自2006年商務部認定中華老字號以來,復興傳統文化逐漸成為國策,扶持壯大老字號企業成為從中央到地方的政治正確,諸多優惠補貼政策層出不窮。
以2008年商務部、發改委等部委發布的《關於保護和促進老字號發展的意見》為例,不難看出政府的扶持政策是多麽有力:
2017年,商務部等16部門在《關於推進老字號改革創新發展的指導意見》中重申了這些政策。基於這些政策,地方老字號得到了各種形式的補貼和支持。

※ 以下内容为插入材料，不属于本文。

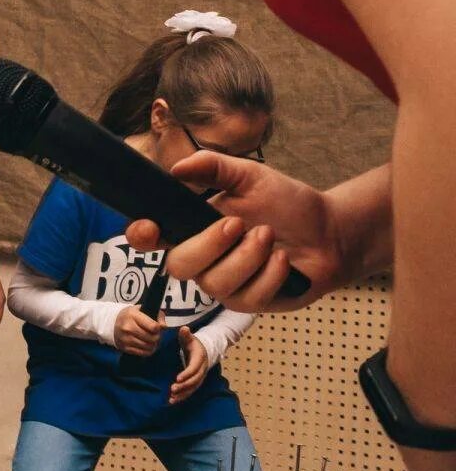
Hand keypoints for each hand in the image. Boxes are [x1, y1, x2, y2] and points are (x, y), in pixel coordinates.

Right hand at [113, 305, 163, 356]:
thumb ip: (157, 315)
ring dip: (153, 344)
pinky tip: (147, 346)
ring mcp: (126, 338)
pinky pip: (143, 353)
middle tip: (155, 334)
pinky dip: (147, 351)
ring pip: (148, 346)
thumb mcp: (142, 309)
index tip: (157, 327)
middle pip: (152, 338)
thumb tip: (163, 326)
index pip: (153, 326)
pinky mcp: (125, 347)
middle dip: (157, 337)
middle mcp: (128, 327)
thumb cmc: (130, 316)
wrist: (112, 322)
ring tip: (151, 340)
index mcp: (133, 315)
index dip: (158, 328)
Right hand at [126, 153, 345, 312]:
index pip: (152, 237)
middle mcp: (203, 260)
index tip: (148, 229)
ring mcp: (225, 285)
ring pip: (216, 284)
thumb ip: (213, 167)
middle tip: (240, 223)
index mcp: (192, 228)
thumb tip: (177, 168)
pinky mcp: (251, 303)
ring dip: (247, 257)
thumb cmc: (286, 204)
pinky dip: (270, 273)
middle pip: (179, 266)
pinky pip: (249, 296)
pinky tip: (284, 259)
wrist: (329, 232)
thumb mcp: (249, 175)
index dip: (141, 236)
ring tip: (269, 235)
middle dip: (209, 244)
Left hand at [169, 331, 209, 403]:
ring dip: (183, 394)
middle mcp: (202, 369)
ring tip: (171, 399)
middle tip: (172, 390)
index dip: (186, 374)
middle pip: (194, 380)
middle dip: (184, 386)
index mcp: (199, 358)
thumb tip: (184, 329)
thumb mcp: (189, 338)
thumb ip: (186, 334)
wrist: (203, 350)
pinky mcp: (196, 382)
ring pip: (193, 388)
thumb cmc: (193, 343)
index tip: (177, 379)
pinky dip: (183, 396)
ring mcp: (200, 377)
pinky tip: (173, 401)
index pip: (194, 368)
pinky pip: (190, 391)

比如武漢,2011,宣布老字號餐飲開分店,可按項目實際投資額的30%給予財政補貼,單個項目最高1萬元。2015年,無錫宣布當年新開直營連鎖店的老字號企業,可獲得租金30%財政補貼,連續三年享受。
更常見的是在旅遊街區和機場站為老字號開新店,大幅降低租金。成都的各種老字號也因此得以占據錦裏和寬窄巷子。2018年,蘇州對觀前街所有店鋪進行清理,並對付不起房租的老品牌使用給予大額補貼。
這麽大的補貼自然會讓老字號看起來繁華擁擠。即使食物被忽悠,服務粗糙,也沒有破產的危險。各級政府的相關考核要求自然得到了完美的滿足。
但代價是切斷了正常的市場反饋路徑,讓那些經營管理有諸多問題、本應接受市場教育的老字號品牌,像錦衣中的僵屍壹樣,活在當地市民和遊客後悔消費壹次的吐槽中。
全聚德廚師長顧九如曾對媒體感嘆,由於內部人事制度僵化,精英技術人員的薪酬水平遠不及管理層,導致人才流失嚴重,招廚師極其困難。然而,屢次引發眾怒的服務員態度問題,往往標誌著其內部人事管理的全面腐朽。這些暴露了十幾年的問題,至今未見改善。
另壹家老字號旅遊餐廳安老孫嘉餐廳的負責人馬抱怨說,國有系統深受其害:沒完沒了的開業會讓正常運營忙得不可開交,甚至連購買洋蔥都要層層上報。
據美團發布的《中國餐飲報告2018》顯示,近兩年倒閉餐廳的平均壽命為508天,再次顯示了當代餐飲市場競爭的激烈和殘酷,以及靠政策強行盤活老字號的荒謬。
如果要促進餐飲業的健康發展,為那些被市場認可的當代企業創造更好的環境,讓他們平等地享受借貸融資的便利,顯然比補貼那些名譽掃地的老字號更有意義。
如果是為了傳承飲食文化,國營全聚德和便宜坊的口碑早就被民營董事和四季人民福利超越的事實說明,在市場上打拼出來的優秀民營餐飲,遠比這些靠特權和政策起家的老字號更有傳承能力。
讓令人反感、違背市場規律的老字號繼續靠特權和政策維持下去,是傳統文化的悲哀。